EN/TH
EN/TH
กลุ่มนโยบายสาธารณะและกฎหมาย>Social Protection Response to COVID-19 In Southeast Asia-Rosalia Sciortino
Social Protection Response to COVID-19 In Southeast Asia-Rosalia Sciortino
ผู้วิจัย : Assoc.Prof.Dr. Rosalia Sciortino   โพสต์ เมื่อ 02 พฤศจิกายน 2023
จำนวนผู้เข้าชม 50 ครั้ง, จำนวนดาวน์โหลด 8 ครั้ง

The one-year regional study shows that the COVID-19 crisis by putting social protection in the spotlight, has revealed the secondary place that has so far been assigned to welfare concerns in the prioritizing of policy attention and resources. Moreover, it has bared the systemic limitations and biases in the existing systems and exposed the need for an overhaul of the exclusionary and inequitable framings they are based upon resulting in double standards in their outcomes for different populations. Being employment-based, social protection privileges civil servants and formal sector employees, while it overlooks informal workers and provides inadequate or non-existent allowances for the poor and those outside of the labor market.
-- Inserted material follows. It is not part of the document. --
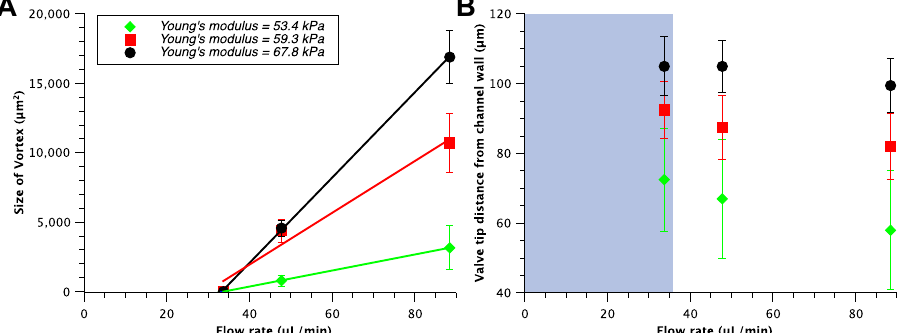
Fig. 3 Vortex size dependence on fl ow rate for three different stiffnesses of the valve. a The size of the vortex increases linearly as the fl ow rate and/or the stiffness increases. The lines are linear fi ts. b Dependence of the degree of valve opening on fl ow rate for three different valve stiffnesses. Here, the smaller the distance from the channel wall the more the valve is open. As a consequence, for more fl exible valves (lower Young ’ s modulus) the distance from the channel wall is smaller for a fi xed fl ow rate compared to more rigid valve and the vortex associated is smaller (see panel a ). In the plot, the grey area represents the region where no vortices were observed, independently of the stiffness of the valve tested. The error bars represent standard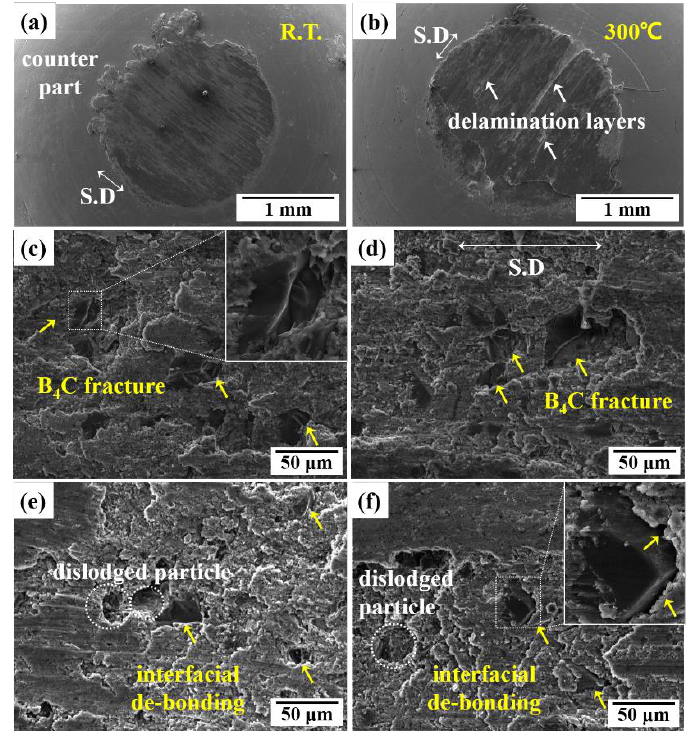
Figure 6. SEM images of the counter materials (steel pin) at ( a ) room temperature, ( b ) 300 °C, and worn surface of the composite after wear test at ( c )room temperature, ( d ) 100 °C, ( e ) 200 °C, and ( f ) 300 °C.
Consequently, the majority of the population, especially women and members of marginalized groups, are left exposed to high degrees of risk with minimal protection from shocks and stresses, as COVID-19 has demonstrated. Moreover, tying eligibility to nationality and residency criteria further limits access to protection for vulnerable groups, such as internal and cross-border migrants, refugees and stateless persons, who are already at a disadvantage in their destination societies – excluding them from the ‘care’ to which they should be entitled.

Tackling the differential outcomes in people’s capacity to cope with crises demands structural changes and challenging their socio-economic and political root causes. It also requires recognizing all the double standards ingrained in societal systems and values that have skewed the crisis response in favor of the privileged ones. On an operational level, this requires the introduction of measures to redistribute resources and reduce the income and wealth inequities that COVID-19 has deepened. Transformative social protection models must be formulated to finally resolve the mismatch paradox in which those most disadvantaged in society and disproportionately affected by crises are also those who are underserved or excluded from public resources.